In the past, banks often had to rely on paper-based ID cards that are prone to forgery. The new identification technologies promise to better fulfill Know-Your-Customer (KYC) requirements as stated by the Financial Action Task Force (FATF)—an inter-governmental body that tackles money laundering and terrorist financing among other things. The introduction of biometric identification could help innovative banking solutions meet the security standards of retail banks in developed countries, aligning the interests of those seeking financial inclusion with the FATF and other standard-setting bodies (SSBs).

The Alliance for Financial Inclusion (AFI) has created the Financial Integrity Working Group (FINTWG) to promote policies that proof of identity options to poor clients, facilitating financial access while ensuring the integrity of the financial system. The working group shares examples of how countries can design proportionate policy approaches based on the flexible implementation of financial integrity standards.

While there are clearly advantages to biometrics-based personal identification systems (government-led national ID programs or industry-led technology adoption) there are a number of risks. If biometric data is compromised, it can have a strong negative impact on the individual’s life. Fingerprints can be forged; complicated authentication processes could be erroneous; and biometric databases can be hacked. Therefore it is of the utmost importance that identification data is kept securely, periodically updated, and should the data be compromised, there must be the possibility of re-issuance. Moreover, the holders of ID cards could be worried that government will also access the financial applications on the card and therefore choose to refrain from using them.

Data protection legislation and effective enforcement is essential in this respect as well. Where there is no data protection in place (or enforcement is ineffective), people will quickly lose track of who is collecting their biometric identity data and for what purpose. If unregulated, the data-collecting entity may try to make money from selling identity and transaction data. Governments, on the other hand, might exploit the data collected to track tax evaders or increase social control in general. In the case of taxation enforcement, the sharing of identity information of banks (now secured with biometrics) with government would likely result in a loss of trust among the people, who might revert to informal financial services.

Another risk associated with biometric identification is that it shifts the focus away from other important aspects that are related to financial inclusion, such as prices, financial knowledge and location of service providers. After all, secure identification of individuals lowers the eligibility barrier. Other steps need to follow, such as provision of low-cost financial services that are accessible for the poor and that are tailored to their needs.

ABOUT THE AUTHOR
Dr. Nicola Jentzsch is an Alliance for Financial Inclusion (AFI) Associate.

Footnotes:

[1] Giannetti, C. and Jentzsch, N. (2013). Credit Reporting, Financial Intermediation and Identification Systems: International Evidence, Journal of International Money and Finance 33 (March): 60-80.

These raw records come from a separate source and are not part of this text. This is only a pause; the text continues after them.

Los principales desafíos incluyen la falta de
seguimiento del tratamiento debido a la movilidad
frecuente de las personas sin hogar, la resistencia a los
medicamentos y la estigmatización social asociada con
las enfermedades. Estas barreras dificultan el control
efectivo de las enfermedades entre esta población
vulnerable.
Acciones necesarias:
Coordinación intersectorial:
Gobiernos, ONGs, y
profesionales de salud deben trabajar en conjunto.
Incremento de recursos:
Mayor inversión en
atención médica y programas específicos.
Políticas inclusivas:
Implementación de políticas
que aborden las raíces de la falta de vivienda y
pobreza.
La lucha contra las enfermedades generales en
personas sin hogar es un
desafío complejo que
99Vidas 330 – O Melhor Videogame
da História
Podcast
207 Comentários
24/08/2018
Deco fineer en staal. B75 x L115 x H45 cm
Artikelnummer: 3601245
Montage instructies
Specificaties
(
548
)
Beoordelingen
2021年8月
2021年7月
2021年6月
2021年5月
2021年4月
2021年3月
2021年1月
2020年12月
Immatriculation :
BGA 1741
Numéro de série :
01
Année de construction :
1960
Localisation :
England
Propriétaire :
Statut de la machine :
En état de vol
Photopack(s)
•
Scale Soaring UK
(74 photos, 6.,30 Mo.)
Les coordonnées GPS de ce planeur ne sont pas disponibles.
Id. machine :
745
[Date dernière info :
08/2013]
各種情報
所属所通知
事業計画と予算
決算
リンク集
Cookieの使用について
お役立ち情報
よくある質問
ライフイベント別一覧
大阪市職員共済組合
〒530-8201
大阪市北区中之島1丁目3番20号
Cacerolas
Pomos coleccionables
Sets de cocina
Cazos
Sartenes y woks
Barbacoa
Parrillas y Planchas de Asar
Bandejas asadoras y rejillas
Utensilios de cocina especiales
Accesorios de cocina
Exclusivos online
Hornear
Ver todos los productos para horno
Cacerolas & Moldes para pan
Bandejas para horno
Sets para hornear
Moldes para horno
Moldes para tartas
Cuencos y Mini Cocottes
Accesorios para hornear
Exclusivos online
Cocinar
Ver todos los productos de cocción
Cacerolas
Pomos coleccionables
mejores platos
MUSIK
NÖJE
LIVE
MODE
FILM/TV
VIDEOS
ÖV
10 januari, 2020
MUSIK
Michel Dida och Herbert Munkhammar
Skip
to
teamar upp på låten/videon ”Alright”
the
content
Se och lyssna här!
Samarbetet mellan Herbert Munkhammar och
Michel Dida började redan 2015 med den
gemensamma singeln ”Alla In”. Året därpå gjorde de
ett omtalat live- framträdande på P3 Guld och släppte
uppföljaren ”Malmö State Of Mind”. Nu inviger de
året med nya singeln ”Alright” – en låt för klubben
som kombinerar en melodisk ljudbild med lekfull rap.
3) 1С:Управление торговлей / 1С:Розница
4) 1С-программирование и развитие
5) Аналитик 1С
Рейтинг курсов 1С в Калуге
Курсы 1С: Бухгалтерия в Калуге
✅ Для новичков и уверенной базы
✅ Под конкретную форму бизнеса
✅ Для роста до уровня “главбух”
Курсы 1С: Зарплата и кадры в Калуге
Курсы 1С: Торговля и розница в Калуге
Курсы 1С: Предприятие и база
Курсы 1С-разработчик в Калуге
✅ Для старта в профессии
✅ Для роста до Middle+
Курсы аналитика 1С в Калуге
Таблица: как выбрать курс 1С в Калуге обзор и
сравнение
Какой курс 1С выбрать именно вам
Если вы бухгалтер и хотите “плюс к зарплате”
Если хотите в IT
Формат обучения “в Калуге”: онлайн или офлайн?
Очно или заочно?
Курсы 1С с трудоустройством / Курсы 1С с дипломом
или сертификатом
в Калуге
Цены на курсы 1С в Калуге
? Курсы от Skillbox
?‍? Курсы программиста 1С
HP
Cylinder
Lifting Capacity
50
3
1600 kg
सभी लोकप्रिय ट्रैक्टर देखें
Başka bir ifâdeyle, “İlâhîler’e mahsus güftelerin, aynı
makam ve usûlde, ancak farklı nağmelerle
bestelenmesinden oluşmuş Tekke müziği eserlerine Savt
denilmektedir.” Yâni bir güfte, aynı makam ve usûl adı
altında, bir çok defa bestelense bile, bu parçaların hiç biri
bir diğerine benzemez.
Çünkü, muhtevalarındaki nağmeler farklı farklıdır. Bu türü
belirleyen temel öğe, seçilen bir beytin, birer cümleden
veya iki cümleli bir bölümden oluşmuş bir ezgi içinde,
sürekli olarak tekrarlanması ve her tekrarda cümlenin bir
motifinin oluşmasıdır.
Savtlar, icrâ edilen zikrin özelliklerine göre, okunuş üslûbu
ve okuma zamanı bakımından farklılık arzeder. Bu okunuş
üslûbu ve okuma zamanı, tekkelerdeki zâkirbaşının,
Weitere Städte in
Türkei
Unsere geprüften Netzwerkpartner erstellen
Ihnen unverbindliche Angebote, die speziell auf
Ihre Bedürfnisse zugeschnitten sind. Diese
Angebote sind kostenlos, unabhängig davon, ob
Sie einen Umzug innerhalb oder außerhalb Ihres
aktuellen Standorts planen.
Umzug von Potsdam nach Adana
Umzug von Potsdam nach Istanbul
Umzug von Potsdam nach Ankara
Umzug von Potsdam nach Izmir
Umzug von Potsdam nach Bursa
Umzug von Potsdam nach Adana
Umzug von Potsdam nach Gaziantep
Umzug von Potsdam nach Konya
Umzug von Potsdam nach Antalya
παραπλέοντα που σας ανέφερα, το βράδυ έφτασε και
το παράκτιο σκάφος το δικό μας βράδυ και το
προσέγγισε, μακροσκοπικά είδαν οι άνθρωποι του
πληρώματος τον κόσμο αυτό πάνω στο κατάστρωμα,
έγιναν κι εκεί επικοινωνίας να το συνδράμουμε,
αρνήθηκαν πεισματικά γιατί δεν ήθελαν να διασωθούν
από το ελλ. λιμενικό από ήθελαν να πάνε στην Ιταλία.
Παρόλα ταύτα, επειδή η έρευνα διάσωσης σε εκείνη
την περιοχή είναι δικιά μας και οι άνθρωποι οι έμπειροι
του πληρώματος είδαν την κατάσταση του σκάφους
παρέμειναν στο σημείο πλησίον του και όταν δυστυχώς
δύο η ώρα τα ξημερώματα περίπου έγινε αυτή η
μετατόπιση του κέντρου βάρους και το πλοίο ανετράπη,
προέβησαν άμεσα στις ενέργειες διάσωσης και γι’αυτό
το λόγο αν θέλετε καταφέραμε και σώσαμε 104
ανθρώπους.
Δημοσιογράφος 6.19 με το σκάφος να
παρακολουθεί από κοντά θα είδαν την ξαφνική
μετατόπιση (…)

[2] Giné, X., Goldberg, J., Yang, D., Oct. 2010. Identification Strategy: a Field Experiment on Dynamic Incentives in Rural Credit Markets (5438).

 

1 reply

  1. Very Interesting! Do you know any case in which biometrical information has supported safe withdrawals? Often, one of the barriers for financial inclusion is the transaction costs for costumers to move to an ATM, so giving them access to a more proximal option is key, but how to make it safe, simple, easy and at low cost? If you have any cases, that would help a lot!! Thank you!